The department, faced with financial pressures because of city budget constraints, already operates with fewer firefighters than similar cities and faces impending problems from an onslaught of retirements, the nearly yearlong review said.
The city spent nearly $150,000 on the three-part study commissioned by former Fire Chief Alex Jackson in the wake of controversial budgets cuts last year that forced several firefighter layoffs.
Cam Gordon, a City Council member, said that fire officials and the council were hoping that an independent analysis of the department, comparing Minneapolis to other cities, could help determine the department's needs as well as explore innovations that might improve it.
The 193-page study, the second of three phases, was obtained under a Minnesota Data Practices Act request.

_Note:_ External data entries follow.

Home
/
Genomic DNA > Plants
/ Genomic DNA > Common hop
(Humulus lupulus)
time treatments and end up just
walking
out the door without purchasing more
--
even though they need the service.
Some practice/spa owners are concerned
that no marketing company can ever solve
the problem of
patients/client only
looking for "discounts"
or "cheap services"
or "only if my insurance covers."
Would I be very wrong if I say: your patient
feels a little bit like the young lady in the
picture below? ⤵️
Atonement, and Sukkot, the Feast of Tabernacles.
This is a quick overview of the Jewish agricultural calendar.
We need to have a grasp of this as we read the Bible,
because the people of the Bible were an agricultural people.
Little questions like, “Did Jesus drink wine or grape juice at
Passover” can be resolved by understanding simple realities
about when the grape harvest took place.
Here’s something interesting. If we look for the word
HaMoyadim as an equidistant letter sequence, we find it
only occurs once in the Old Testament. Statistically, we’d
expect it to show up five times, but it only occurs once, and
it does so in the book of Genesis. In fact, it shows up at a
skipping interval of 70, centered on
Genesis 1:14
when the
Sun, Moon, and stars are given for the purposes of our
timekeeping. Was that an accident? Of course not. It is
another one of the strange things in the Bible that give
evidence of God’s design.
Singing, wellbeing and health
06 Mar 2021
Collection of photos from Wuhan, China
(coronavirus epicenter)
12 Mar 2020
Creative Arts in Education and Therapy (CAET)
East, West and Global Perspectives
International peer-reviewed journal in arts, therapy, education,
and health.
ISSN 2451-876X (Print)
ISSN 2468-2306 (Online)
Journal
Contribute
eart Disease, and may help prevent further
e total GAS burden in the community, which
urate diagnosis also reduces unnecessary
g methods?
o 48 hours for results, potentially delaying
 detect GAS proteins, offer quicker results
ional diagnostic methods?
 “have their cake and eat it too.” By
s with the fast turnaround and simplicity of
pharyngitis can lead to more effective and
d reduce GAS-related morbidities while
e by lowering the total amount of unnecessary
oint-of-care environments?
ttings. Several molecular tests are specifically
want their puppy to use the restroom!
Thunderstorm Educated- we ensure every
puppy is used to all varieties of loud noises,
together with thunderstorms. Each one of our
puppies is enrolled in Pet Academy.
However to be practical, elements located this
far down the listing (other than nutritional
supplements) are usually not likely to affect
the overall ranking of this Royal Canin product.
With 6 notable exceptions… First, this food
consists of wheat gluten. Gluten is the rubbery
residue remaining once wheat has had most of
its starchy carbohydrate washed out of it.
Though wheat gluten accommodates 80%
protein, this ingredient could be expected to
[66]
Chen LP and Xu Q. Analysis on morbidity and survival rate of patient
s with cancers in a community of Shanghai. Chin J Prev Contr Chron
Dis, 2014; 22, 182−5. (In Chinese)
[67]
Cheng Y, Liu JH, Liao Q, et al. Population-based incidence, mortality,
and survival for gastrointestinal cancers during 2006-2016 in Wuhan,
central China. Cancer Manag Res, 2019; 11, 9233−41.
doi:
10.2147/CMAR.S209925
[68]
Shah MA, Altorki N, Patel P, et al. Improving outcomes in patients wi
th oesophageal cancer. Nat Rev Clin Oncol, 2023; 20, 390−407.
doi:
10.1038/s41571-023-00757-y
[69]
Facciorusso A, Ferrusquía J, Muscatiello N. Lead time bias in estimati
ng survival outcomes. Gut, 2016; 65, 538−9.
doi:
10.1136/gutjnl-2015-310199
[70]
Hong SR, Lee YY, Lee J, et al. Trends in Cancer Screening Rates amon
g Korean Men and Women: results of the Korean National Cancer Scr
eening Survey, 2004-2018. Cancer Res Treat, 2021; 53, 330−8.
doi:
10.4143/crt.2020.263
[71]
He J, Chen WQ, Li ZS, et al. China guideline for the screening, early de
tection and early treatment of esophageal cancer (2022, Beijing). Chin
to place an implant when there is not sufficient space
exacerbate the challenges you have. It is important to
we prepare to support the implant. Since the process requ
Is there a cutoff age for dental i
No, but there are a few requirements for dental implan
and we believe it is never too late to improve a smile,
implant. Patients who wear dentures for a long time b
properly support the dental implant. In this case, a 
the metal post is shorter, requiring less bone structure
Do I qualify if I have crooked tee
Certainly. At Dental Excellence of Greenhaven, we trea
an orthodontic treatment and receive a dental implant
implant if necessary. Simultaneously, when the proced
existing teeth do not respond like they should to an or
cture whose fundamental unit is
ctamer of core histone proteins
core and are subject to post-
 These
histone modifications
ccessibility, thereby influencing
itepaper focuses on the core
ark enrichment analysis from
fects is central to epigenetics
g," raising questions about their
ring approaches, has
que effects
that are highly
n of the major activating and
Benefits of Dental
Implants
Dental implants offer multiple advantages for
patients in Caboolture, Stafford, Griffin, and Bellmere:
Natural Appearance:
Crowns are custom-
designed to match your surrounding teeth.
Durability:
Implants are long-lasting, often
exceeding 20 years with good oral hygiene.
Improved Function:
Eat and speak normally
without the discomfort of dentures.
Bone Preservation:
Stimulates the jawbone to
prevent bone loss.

The analysis said the department "has been able to meet the immediate needs for all but the highest risk fires over the past three years" but raised concerns about steadily declining personnel -- from 483 full-time-equivalent employees in fiscal year 2001 to 408 in fiscal year 2011.
As of last week it had 390 employees, including 383 sworn personnel.
The study documents earlier reports of "the unusually high" rate of time off for sick, family and emergency leave -- particularly on weekends -- within the department.
"Saturday is the single day of the week that experiences the most usage of unscheduled leave followed by Friday and Sunday," the report said.
Typically, it said, fire departments of similar size and character average 60 to 96 hours of sick leave per year, while the Minneapolis Fire Department averages 292.2 hours.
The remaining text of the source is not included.